Dinner was me and Krebs, served by the two girls, decent heavy food, soup, chops, spaetzle, a rich cake. Conversation sputtered a little; I was almost mute, because if you’re no one, you don’t have much to say. So he gave me a history of the house, it dated from 1694, the country seat of a servant of the Bavarian monarchy. Extensively modified, of course. He went on about the delights of the countryside, the seasons. He hunts boar and will take me if I like, if I am still here in the fall. Or there is a river, we can catch trout. I didn’t object to his assumption that I would be an indefinite guest. No more talk about psychiatry. We’re pals now. The wine helped. I drank most of a bottle of Rhône.

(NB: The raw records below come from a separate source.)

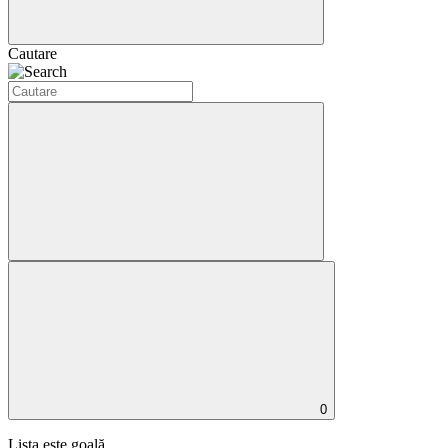
Cautare
0
Lista este goală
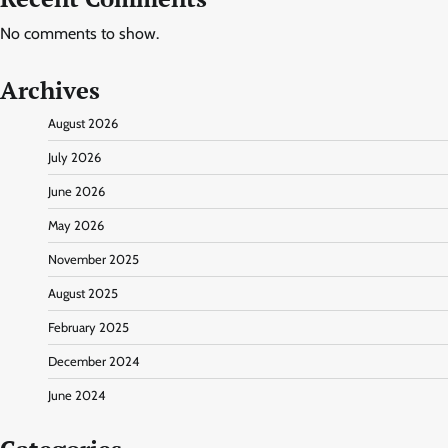
No comments to show.
Archives
August 2026
July 2026
June 2026
May 2026
November 2025
August 2025
February 2025
December 2024
June 2024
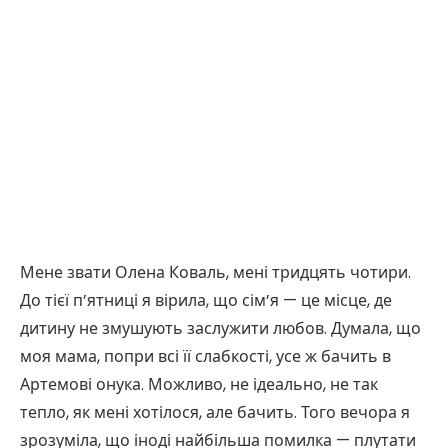
Мене звати Олена Коваль, мені тридцять чотири.
До тієї п’ятниці я вірила, що сім’я — це місце, де
дитину не змушують заслужити любов. Думала, що
моя мама, попри всі її слабкості, усе ж бачить в
Артемові онука. Можливо, не ідеально, не так
тепло, як мені хотілося, але бачить. Того вечора я
зрозуміла, що іноді найбільша помилка — плутати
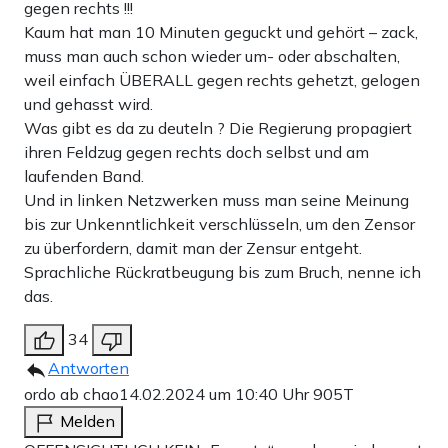
gegen rechts !!!
Kaum hat man 10 Minuten geguckt und gehört – zack,
muss man auch schon wieder um- oder abschalten,
weil einfach ÜBERALL gegen rechts gehetzt, gelogen
und gehasst wird.
Was gibt es da zu deuteln ? Die Regierung propagiert
ihren Feldzug gegen rechts doch selbst und am
laufenden Band.
Und in linken Netzwerken muss man seine Meinung
bis zur Unkenntlichkeit verschlüsseln, um den Zensor
zu überfordern, damit man der Zensur entgeht.
Sprachliche Rückratbeugung bis zum Bruch, nenne ich
das.
34
Antworten
ordo ab chao
14.02.2024 um 10:40 Uhr
905T
Melden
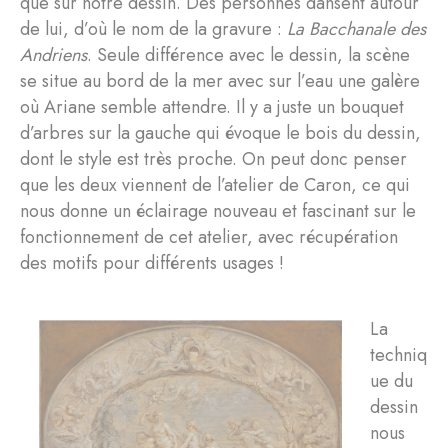
que sur notre dessin. Des personnes dansent autour
de lui, d’où le nom de la gravure :
La
Bacchanale des
Andriens
. Seule différence avec le dessin, la scène
se situe au bord de la mer avec sur l’eau une galère
où Ariane semble attendre. Il y a juste un bouquet
d’arbres sur la gauche qui évoque le bois du dessin,
dont le style est très proche. On peut donc penser
que les deux viennent de l’atelier de Caron, ce qui
nous donne un éclairage nouveau et fascinant sur le
fonctionnement de cet atelier, avec récupération
des motifs pour différents usages !
La
techniq
ue du
dessin
nous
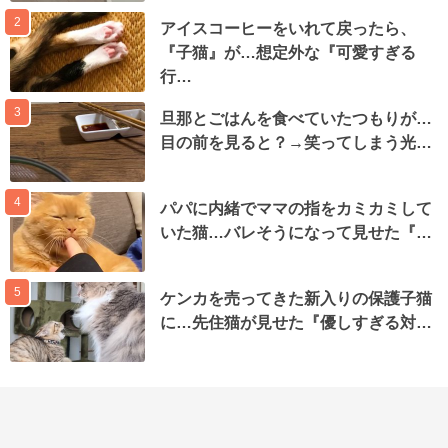
2
アイスコーヒーをいれて戻ったら、
『子猫』が…想定外な『可愛すぎる
行…
3
旦那とごはんを食べていたつもりが…
目の前を見ると？→笑ってしまう光…
4
パパに内緒でママの指をカミカミして
いた猫…バレそうになって見せた『…
5
ケンカを売ってきた新入りの保護子猫
に…先住猫が見せた『優しすぎる対…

After dinner, he invited me to his end of the house for a cigar, a cognac. More comfortable there, he said, and yes it was, a large room that looked like a museum of modern design. The walls were oyster; the furniture was all leather, brushed steel, glass, marble, and rare woods, beautiful designs, the best studio stuff, all handmade and ferociously expensive: a desk, a comfortable-looking sling chair, an elegant couch, of the type a wealthy psychiatric patient might be expected to lie in and tell Herr Dr. Krebs about early trauma. The ceiling was high and one wall was entirely glass, looking out into the night, a moonlit meadow, black woodlands beyond. There was a wall of books, mostly gigantic treatises on various artists, and several shelves of medical tomes in many different European languages, plus a tropical marine fish tank built into the wall and swimming with clownfish and a variety of other colorful creatures. An elaborate sound system in dull gray steel looked custom-made and was softly playing a Mozart violin concerto. Above the sound system, rank on rank, were framed awards and diplomas. Their language was Latin but I could make out on each the name of Werner Krebs.